Ele lista ainda algumas ações que os filhos devem ter com a mãe idosa, como visitar com frequência, levá-la para atividades de lazer, ajudá-la em tarefas do dia a dia, presenteá-la e tratá-la com afeto e carinho.

 

 

 

A responsabilidade materna x A resposta dos filhos

No última artigo do especial de Dia das Mães, a escritora Nancy Dusilek tenta responder a uma inquietante pergunta: O que fazer quando os filhos “tomam outros rumos, fazem opção por comportamentos não desejados, assumem ideologias não bíblicas, escolhem atividades que machucam as pessoas, negam tudo o que aprenderam desde criança”?

 

 

 

Nancy primeiramente lembra a leitora sobre o papel materno: “O lar é o nosso campo missionário. Somos responsáveis por cada filho que chega para nós. Por isso, precisamos chegar primeiro aos nossos filhos com valores morais e espirituais antes que eles sejam contaminados pela influência do mundo.” 

 

No entanto, a mãe precisa se lembrar de que os filhos têm livre arbítrio, concedido pelo próprio Deus, e, por isso, são responsáveis por suas escolhas, sejam elas boas ou ruins: “O importante é termos cumprido com nossas responsabilidades, instruindo e educando, fazendo o melhor possível.
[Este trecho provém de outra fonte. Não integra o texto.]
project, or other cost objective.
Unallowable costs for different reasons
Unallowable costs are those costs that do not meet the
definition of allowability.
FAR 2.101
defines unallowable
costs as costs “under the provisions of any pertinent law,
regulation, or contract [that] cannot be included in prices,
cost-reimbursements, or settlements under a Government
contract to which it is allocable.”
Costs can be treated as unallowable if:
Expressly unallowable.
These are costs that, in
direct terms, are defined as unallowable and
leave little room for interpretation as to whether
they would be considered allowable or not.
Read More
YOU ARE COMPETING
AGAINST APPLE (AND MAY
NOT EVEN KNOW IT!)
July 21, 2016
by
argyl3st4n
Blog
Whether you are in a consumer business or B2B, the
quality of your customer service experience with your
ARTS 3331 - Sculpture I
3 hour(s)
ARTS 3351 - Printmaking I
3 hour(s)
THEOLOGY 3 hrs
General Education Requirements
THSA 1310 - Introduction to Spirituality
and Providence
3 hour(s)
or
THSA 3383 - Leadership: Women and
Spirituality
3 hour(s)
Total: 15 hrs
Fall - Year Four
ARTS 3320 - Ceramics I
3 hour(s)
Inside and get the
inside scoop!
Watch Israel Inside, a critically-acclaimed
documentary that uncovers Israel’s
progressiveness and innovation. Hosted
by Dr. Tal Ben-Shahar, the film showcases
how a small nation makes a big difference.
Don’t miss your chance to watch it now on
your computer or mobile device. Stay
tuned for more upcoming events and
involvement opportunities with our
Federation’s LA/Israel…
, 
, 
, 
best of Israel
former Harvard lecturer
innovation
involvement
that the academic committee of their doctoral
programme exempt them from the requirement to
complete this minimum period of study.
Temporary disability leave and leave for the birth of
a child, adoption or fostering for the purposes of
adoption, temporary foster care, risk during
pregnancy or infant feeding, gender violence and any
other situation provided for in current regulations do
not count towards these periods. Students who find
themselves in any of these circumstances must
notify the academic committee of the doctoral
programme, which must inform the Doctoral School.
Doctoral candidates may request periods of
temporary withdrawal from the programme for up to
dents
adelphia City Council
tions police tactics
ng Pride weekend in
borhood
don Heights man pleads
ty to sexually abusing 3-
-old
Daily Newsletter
Mas a escolha, quando crescem, chegam à adolescência ou juventude, é uma atitude pessoal.” Quando essas escolhas ferem nossos valores e princípios, restam à mãe três ações: amar o filho, orar pelo filho e esperar em Deus. 

 

 

 

 

 

Para todas as mães

 

 

 

A União Feminina, por meio de sua proposta educacional e literatura, quer ajudar você em seu maternar. Sabemos que a maternidade é uma missão especial, e você precisa de suporte emocional e espiritual para desempenhá-la. Por isso, desejamos que você tenha em sua igreja local um grupo de mães onde isso possa acontecer. Por fim, dedicamos a você essa palavra que finaliza o texto de Nancy Dusilek: “Deus conhece as nossas dores e alegrias, e a cada dia supre as nossas necessidades. Confie.”